I don't know how well your suggestion works with OCR, Adobe Acrobat (not the reader) is not that great in my experience.

ABBYY does its own OCR with PDFs or if no PDF then direct with image files. Again a paid tool (thus no link) but I've found it very good. Not a cheap tool. Edit: I guess I should say it also has the feature of OCR training if that is necessary for the particular scan/image. The training is only necessary with very bad images.

Jason

Trenloe

December 29th, 2021, 03:06

Great step-by-step information @Sulimo - thanks for sharing this with the community.

YAKO SOMEDAKY

December 29th, 2021, 03:57

My God! How amazing, but more amazing it would be to see a set of MERP rules! Currently I play a Rolemaster/MERP but I don't feel I play either because there are 3 masters, where each one runs with the rules that seem best to him, ie it's neither MERP nor Rolemaster, but whatever I want. and that takes away our ground with what we have to base ourselves on....

JustinFreitas

December 29th, 2021, 13:00

ABBYY FineReader PDF 15 (not free) is my preferred tool for this work.

Jason

I use the Finereader approach like JHarp and can confirm that it is quick and effective for PDFs.

Valyar

January 2nd, 2022, 16:38

It does not really matter much what the OCR software is, I used ABBY, OneNote, currently Adobe Acrobat DC Pro and they share one thing in common:
You have to manually fix things and there is no way to avoid this insanely annoying and miserable work.
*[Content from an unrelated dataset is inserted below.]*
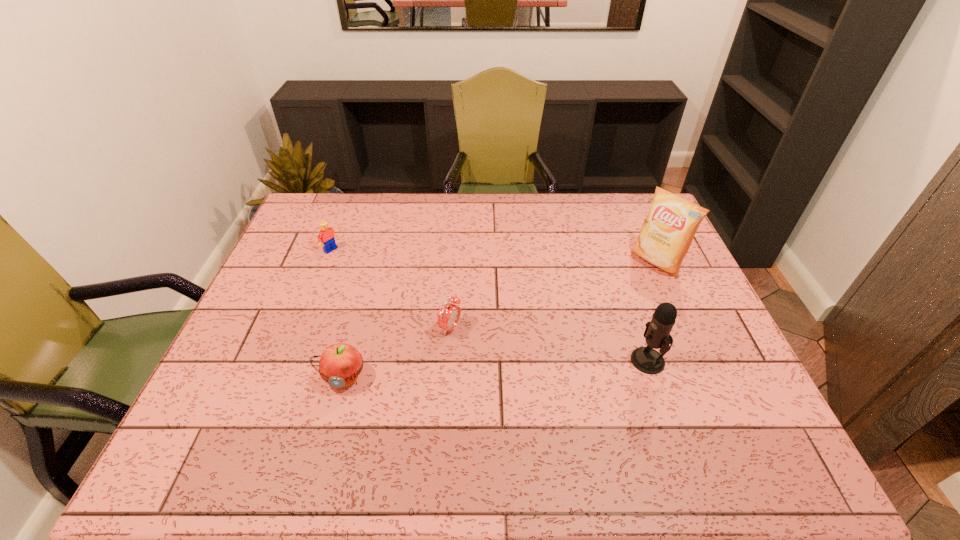
Where is `vacant spot on the desktop that is between the second object from left to right and the microphone and is positioned on the face of the third farthest object`? The image size is (960, 540). vacant spot on the desktop that is between the second object from left to right and the microphone and is positioned on the face of the third farthest object is located at coordinates (539, 367).

Image resolution: width=960 pixels, height=540 pixels. Find the location of `vacant space on the desktop that is between the apple and the microphone and is positioned on the front-facing side of the Lego`. vacant space on the desktop that is between the apple and the microphone and is positioned on the front-facing side of the Lego is located at coordinates (517, 368).

The image size is (960, 540). In order to click on free space on the desktop that is between the apple and the second object from right to left and is positioned on the front-facing side of the crisp (potato chip) in this screenshot , I will do `click(516, 368)`.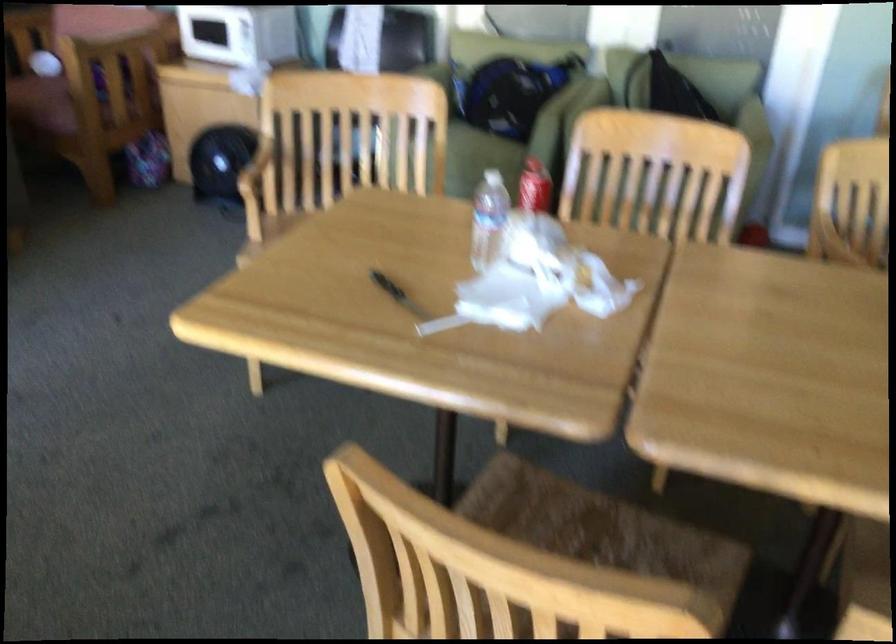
From practice, I don't think any of the software prevails over the others... :)

jharp

January 3rd, 2022, 00:04

Agree. It is always a fixing job. I think some tools make that a little easier than other tools. I like ABBY's table handling.

Jason

Axeking

January 6th, 2022, 22:48

I found that ABBY with training - especially on a collection of files using similar fonts/layout starts bad (80% or so), but by the third page, it gets to close to 99% on its own - and has a good interface for checking the quality.
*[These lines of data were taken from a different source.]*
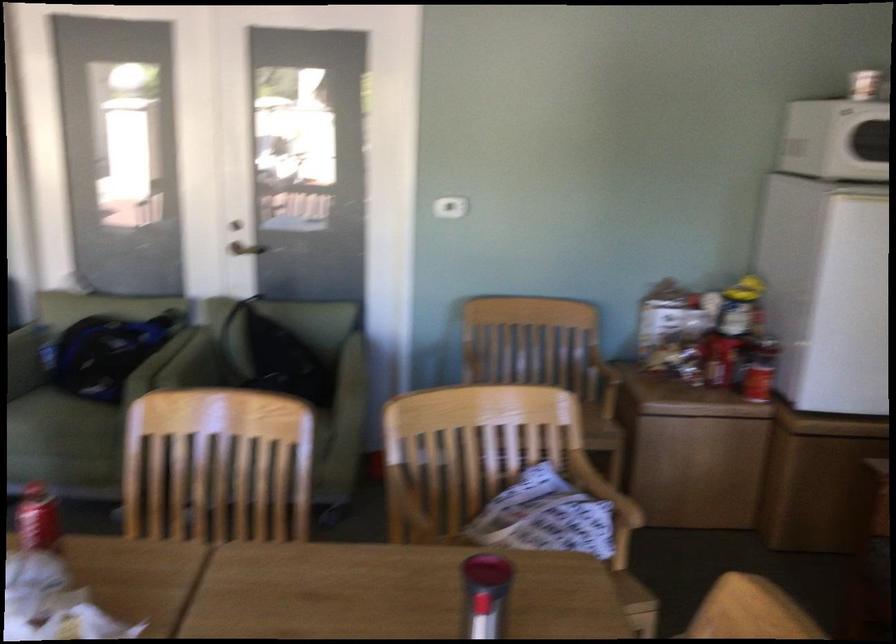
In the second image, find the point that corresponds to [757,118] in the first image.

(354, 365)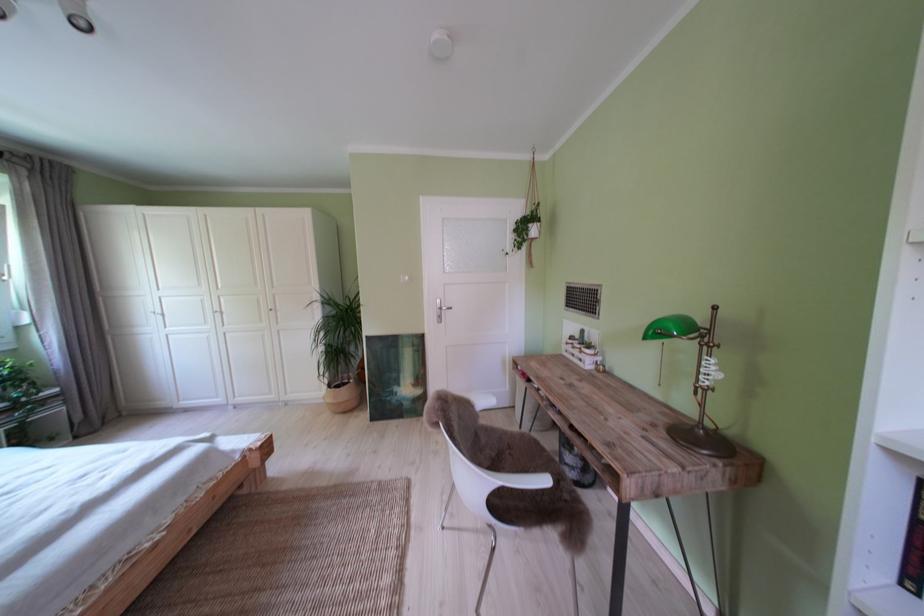
What do you see at coordinates (440, 310) in the screenshot?
I see `the silver door handle` at bounding box center [440, 310].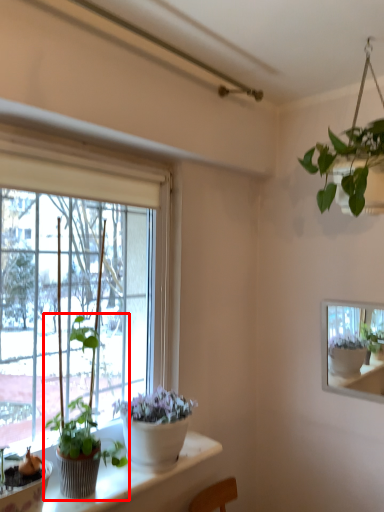
Question: From the image, what is the correct spatial relationship of houseplant (annotated by the red box) in relation to window?

Choices:
 (A) right
 (B) left

Answer: (B)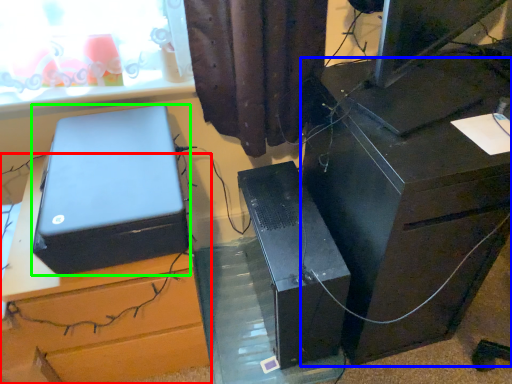
Question: Estimate the real-world distances between objects in this image. Which object is closer to furniture (highlighted by a red box), furniture (highlighted by a blue box) or box (highlighted by a green box)?

Choices:
 (A) furniture
 (B) box

Answer: (B)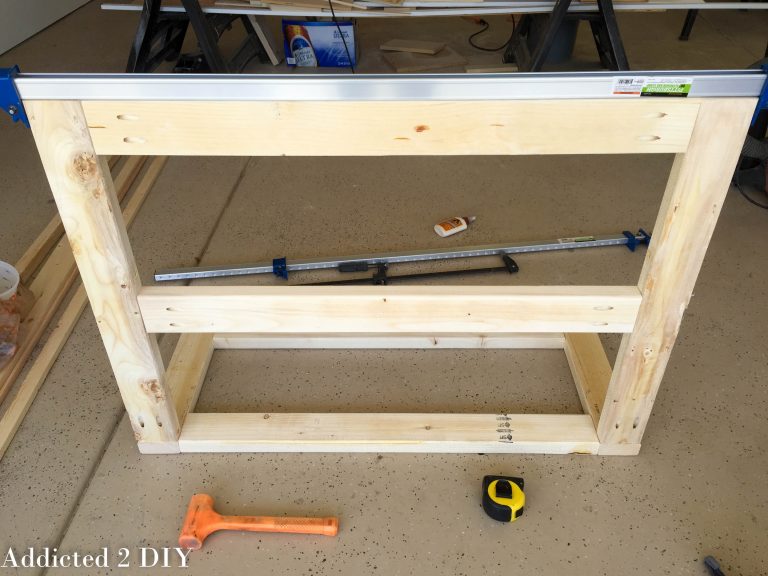
This screenshot has height=576, width=768. Identify the location of small bottle. (447, 232).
That said, it is expensive... :-(

Xemit

January 6th, 2022, 23:41

For free OCR, then check out FreeOCR. Its getting old in that it hasn't been updated since March 2015. It does OCR from PDFs and also images. Works with JPG, BMP, TIF, GIF, and PNG. The better the scan (resolution and contrast), the better the results. Output usually needs help and has oddity that it sometimes inserts a single character for a double. One that happens often for me is the string combo "fi" which become the single unicode character 'ﬁ' (ﬁ) . There's probably a way to fix that, but I haven't figured it out yet. But then, it is free.

Adobe reader does OCR of PDFs based on images poorly. It doesn't handle text at all which is lighter in color than the background. And does make a lot of errors that need manual adjustment. But then it is free.

OCR that learns and improves on capture is typically commercial, not free.

Widukind

January 8th, 2023, 13:34

NOTE: Creatures was mostly done by hand editing the XML

I never did that. Where i can found some totorial?

Sulimo

January 20th, 2023, 19:49

I never did that. Where i can found some totorial?

I do not know if there is a tutorial.

What I did back in 2014-2016 was to pull apart the official ICE modules and examine the XML to see how they were built, then replicating it.

Now the official modules are in the vault, and cannot be opened up.

You could probably create a sample Reference Manual using the builder, then export it to see how the XML is structured and build from there.